Según el fragmento sobre vacunas y cuarentena, ¿qué enfermedad estaba casi erradicada del planeta hasta hace poco?

-- FRAGMENTO DEL TEXTO --
────────────────
No sabes las ganas que tengo de repartir tu libro, que venga en la canasta básica que todas las madres deberían recibir después de un parto —junto con esas toallas sanitarias frías, chocolates, crema para los pezones y varias amigas con hijos—. Después de leerlo es imposible seguir creyéndole a los charlatanes que hablan de vacunas venenosas y que ocasionan autismo. Quizás si más personas hubieran leído tu libro no habría ahora un brote de sarampión, una enfermedad que hasta hace poco estaba ya casi erradicada del planeta.
Los más de 20 días que ya llevamos de cuarentena han sido una mezcla de insoportables juntas en Zoom, relatos devastadores de muertes solitarias y atroces, videos de animales en las ciudades vacías, intentos fallidos para establecer rutinas y trabajar, intentos más o menos exitosos de quitarle el pañal a nuestro hijo, pájaros invisibles que cantan en el silencio de la calle, el vecino que aprovecha la cuarentena para remodelar su casa con furiosas sierras eléctricas y taladros, el otro vecino —todavía no encuentro un insulto que le haga justicia— que organiza “fiestas de covid” con karaoke por las noches, y momentos de angustia, de lectura y de juego.
────────────────
-- INFORMACIÓN EXTRAÍDA --
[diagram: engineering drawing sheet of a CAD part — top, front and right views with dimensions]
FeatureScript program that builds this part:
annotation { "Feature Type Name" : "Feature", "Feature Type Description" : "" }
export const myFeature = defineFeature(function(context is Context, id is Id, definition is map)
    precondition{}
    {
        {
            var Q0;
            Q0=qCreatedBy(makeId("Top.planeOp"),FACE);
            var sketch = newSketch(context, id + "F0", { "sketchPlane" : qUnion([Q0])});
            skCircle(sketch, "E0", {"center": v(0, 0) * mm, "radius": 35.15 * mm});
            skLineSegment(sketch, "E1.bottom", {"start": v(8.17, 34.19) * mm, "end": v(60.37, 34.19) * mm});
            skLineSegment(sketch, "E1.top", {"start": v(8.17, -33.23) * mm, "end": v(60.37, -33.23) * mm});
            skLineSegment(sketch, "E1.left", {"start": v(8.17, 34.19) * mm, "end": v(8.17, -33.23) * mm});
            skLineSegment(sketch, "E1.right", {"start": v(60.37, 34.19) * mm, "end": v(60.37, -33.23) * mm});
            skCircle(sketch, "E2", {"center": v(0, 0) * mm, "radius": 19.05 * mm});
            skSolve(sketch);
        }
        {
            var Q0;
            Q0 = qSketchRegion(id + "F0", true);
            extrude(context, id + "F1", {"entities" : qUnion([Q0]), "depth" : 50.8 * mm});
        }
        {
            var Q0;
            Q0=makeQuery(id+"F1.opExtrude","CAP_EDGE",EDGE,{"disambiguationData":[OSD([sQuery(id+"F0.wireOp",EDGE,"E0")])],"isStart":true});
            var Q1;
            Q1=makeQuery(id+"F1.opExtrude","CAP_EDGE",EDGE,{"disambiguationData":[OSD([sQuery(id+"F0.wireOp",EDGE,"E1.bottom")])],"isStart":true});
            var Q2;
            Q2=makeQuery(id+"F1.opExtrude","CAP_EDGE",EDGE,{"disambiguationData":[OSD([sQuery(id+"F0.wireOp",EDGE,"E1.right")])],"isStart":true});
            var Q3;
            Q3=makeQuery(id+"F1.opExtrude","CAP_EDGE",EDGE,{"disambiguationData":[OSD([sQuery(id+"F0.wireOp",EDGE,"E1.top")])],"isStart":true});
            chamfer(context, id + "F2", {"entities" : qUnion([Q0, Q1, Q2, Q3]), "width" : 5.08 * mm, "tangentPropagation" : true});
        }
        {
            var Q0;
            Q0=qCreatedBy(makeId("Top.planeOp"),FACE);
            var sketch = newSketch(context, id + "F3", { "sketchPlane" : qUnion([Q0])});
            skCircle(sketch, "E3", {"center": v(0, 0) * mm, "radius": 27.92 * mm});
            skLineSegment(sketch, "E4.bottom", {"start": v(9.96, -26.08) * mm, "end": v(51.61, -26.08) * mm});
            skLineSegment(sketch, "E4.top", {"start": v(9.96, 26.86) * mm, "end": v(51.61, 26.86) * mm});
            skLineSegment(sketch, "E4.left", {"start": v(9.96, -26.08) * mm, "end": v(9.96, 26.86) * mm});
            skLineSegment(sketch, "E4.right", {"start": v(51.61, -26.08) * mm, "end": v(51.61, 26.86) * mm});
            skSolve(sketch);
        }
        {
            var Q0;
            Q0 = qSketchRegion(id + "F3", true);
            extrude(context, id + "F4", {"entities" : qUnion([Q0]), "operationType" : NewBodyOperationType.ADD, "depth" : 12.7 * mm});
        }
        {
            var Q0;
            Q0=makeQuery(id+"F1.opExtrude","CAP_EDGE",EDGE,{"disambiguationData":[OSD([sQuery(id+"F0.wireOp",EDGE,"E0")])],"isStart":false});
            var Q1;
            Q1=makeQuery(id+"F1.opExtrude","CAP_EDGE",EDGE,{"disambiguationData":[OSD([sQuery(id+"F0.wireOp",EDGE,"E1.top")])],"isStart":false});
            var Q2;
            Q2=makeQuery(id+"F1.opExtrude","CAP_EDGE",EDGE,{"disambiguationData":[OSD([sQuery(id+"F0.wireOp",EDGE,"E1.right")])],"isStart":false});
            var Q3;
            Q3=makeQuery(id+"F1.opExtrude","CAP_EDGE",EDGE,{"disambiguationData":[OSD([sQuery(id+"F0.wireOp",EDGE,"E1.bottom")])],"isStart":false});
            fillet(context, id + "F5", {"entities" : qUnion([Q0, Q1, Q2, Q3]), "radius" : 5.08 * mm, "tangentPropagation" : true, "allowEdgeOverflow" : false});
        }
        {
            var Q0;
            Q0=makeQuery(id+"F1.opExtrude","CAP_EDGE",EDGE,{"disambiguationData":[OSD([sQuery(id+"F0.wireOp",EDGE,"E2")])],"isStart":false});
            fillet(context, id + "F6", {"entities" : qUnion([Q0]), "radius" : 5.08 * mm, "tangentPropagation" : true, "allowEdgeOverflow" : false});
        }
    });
────────────────
-- RESPUESTA AL EJERCICIO --
El sarampión.